暫くして従業員が垂らしてた釣り糸が引かれた。
「進、引いてるぞ」
「わかってるって!」
従業員がそれに反応して釣竿を引くも、よっぽどの大物なのかびくともしない。
「おいおい、ちっともつれる気がしないじゃないか」
「見てるだけなら、手伝ってくれよ!」
「はいはい、了解しましたよっと」
小町も釣竿を引くのを手伝うも、それでもなお少しずつしか岸に近づかない。
「すごい大物だなぁ。河童でも釣ったんじゃないのか?」
「それはぞっとしない、な!!」
その声と一緒に竿が大きく引き上げられて釣り針にひっかかったモノも一緒に釣り上げられる。
ようやく釣り上げた相手を二人が見る。
その視界に映ってたのは、一人の少女。
「河童かと思ったら、」
「船幽霊が釣れたってとこだねぇ」
「…きゅう」
セーラー服に身を包んだ船幽霊、村紗水蜜が倒れてた。
「…は!?ここはどこ?私は誰?」
村紗が目を覚ましたのはそれから一時間ほど経過した後であった。
従業員の釣果は上々。十分すぎるほどの魚を釣り、さて帰ろうかとしていた時のことであった。

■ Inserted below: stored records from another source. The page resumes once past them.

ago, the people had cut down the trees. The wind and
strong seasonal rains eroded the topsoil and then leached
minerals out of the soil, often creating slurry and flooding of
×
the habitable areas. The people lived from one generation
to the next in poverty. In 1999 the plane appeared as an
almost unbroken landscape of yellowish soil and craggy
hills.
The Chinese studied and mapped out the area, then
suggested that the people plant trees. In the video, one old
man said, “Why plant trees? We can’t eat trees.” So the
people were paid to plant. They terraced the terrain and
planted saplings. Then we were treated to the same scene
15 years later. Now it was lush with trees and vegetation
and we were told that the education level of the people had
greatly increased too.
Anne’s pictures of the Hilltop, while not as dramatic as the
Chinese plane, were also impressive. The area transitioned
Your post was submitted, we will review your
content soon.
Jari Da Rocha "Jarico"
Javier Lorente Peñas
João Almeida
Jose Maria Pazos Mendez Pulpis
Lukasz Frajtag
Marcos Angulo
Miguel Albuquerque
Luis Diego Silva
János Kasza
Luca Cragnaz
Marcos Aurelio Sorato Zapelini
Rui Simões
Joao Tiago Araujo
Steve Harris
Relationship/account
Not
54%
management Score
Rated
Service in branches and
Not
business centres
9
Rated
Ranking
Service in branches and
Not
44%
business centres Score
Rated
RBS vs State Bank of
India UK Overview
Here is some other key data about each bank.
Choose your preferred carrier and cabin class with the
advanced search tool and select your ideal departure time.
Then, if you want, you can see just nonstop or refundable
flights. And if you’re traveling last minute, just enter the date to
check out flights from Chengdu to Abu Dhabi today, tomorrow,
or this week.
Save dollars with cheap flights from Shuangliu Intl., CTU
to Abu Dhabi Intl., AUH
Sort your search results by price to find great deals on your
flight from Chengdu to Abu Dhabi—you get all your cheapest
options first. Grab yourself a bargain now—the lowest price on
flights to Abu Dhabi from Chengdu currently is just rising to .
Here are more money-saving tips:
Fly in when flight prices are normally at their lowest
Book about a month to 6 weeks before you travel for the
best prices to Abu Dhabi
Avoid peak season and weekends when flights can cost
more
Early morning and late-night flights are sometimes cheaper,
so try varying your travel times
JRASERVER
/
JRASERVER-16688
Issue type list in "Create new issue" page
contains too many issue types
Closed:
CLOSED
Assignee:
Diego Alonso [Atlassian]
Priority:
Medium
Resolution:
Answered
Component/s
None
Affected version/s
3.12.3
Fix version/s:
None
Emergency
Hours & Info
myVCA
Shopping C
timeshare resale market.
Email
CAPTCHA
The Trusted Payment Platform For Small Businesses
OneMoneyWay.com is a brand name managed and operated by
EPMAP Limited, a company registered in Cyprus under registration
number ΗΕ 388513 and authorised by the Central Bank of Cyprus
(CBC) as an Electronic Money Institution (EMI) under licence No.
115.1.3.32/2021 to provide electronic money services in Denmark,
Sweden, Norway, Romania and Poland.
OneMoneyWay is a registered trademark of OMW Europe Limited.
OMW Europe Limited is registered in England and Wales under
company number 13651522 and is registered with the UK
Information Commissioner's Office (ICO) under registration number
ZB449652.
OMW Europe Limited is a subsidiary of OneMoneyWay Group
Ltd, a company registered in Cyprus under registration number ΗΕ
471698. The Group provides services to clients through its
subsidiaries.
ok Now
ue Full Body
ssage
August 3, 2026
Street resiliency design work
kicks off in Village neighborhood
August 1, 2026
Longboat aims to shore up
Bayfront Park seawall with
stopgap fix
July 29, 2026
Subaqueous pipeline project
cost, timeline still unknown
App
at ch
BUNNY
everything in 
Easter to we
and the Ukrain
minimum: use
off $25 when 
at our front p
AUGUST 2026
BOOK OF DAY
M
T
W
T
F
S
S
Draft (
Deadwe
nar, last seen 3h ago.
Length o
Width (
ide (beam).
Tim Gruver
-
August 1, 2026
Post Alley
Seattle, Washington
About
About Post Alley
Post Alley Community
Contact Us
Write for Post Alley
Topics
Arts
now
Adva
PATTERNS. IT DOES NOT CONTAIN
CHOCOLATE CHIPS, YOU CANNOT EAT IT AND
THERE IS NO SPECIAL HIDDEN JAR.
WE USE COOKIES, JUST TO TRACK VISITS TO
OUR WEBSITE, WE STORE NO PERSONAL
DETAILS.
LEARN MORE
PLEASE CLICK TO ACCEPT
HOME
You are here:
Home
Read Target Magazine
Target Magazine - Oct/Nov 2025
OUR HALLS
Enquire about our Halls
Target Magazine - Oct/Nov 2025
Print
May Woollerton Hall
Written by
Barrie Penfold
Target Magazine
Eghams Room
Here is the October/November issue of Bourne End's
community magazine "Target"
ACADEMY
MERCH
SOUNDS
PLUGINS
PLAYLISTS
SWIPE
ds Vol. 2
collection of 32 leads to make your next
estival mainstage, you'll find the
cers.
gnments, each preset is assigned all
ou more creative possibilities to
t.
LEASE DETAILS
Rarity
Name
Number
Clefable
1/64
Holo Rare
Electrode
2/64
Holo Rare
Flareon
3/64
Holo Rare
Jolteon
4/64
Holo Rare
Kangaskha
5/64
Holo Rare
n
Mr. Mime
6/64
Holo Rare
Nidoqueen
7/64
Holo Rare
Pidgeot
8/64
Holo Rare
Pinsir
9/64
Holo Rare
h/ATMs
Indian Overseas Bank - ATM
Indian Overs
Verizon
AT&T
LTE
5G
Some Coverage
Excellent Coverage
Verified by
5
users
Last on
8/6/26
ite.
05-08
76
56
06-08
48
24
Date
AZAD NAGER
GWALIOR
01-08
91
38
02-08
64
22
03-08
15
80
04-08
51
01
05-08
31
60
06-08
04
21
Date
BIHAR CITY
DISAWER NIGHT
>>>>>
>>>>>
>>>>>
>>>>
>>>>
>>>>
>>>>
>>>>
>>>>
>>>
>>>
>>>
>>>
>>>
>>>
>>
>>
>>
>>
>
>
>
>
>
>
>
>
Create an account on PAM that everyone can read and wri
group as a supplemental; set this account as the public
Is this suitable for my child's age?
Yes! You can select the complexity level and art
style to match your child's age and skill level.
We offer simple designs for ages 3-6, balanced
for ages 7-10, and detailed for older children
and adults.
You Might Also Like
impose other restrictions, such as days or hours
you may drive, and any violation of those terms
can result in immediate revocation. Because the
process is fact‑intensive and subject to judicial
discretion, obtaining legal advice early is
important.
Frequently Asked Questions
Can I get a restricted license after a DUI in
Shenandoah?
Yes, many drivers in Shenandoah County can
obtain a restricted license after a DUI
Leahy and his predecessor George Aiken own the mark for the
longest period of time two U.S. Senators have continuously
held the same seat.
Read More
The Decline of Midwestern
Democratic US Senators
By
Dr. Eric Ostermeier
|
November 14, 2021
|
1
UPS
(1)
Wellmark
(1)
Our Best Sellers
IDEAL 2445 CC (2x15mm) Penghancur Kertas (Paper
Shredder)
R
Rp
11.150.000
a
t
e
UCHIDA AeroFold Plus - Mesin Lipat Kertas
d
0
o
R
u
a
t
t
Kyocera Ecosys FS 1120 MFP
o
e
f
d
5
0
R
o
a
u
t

「ここは幻想郷の川岸でお前は村紗だ。一体全体どうして釣り針にひっかかったんだ?」
「あれ?進?そっか。川に流されたのか」
「川に流された?船幽霊も溺れるものなのか?」
「幻想郷の河童だって時々溺れて湖に流されるでしょ?それと一緒よ」
「舟幽霊と一緒にされる河童も可哀想だとは思うが、そういうことだとしとくよ」
一通り話して村紗がどうも大丈夫らしいと判断した従業員はそばにいた小町に話しかける。
「ま、いいか。小町、待望のお客さんだ。とっとと連れて行ってくれ」
「確かに幽霊を連れていくのは死神の仕事だが、あたしの管轄じゃないのでね。勝手にするわけにはいかないんだよ」
「ボーナスとかもらえないのか?」
「むしろ怒られるよ。『勝手に仕事をするな』って」
「世知辛いんだなぁ」
二人の会話の意図を察した村紗は顔を青くする。
「まさか、二人とも私を地獄に連れていくつもりなの?」
「地獄というか彼岸にだけどね」
「幽霊を現世に放置するわけにはいかないし」
「でも私霊は霊でも念縛霊だよ!勝手に連れて行っていいの!?」
涙目になりながら叫ぶ村紗に対し二人はこらえきれないように笑い出す。
「ははは…まさかこんなに嵌ってくれるなんて思わなかったよ…」
「ひー。ひー。綺麗に決まってびっくりしたねぇ」
急に笑い出した二人に村紗は自分がだまされたことに気づく。
「…!あーっ!だましたわね!この、二人ともまとめて溺れさせてやるんだから!」
「「おお、こわいこわい」」
「このっ、うがーっ!」
その日の川辺はいつもに比べてひどく騒がしかった。
イカしたナワバリ争いが楽しくて仕方ない今日この頃。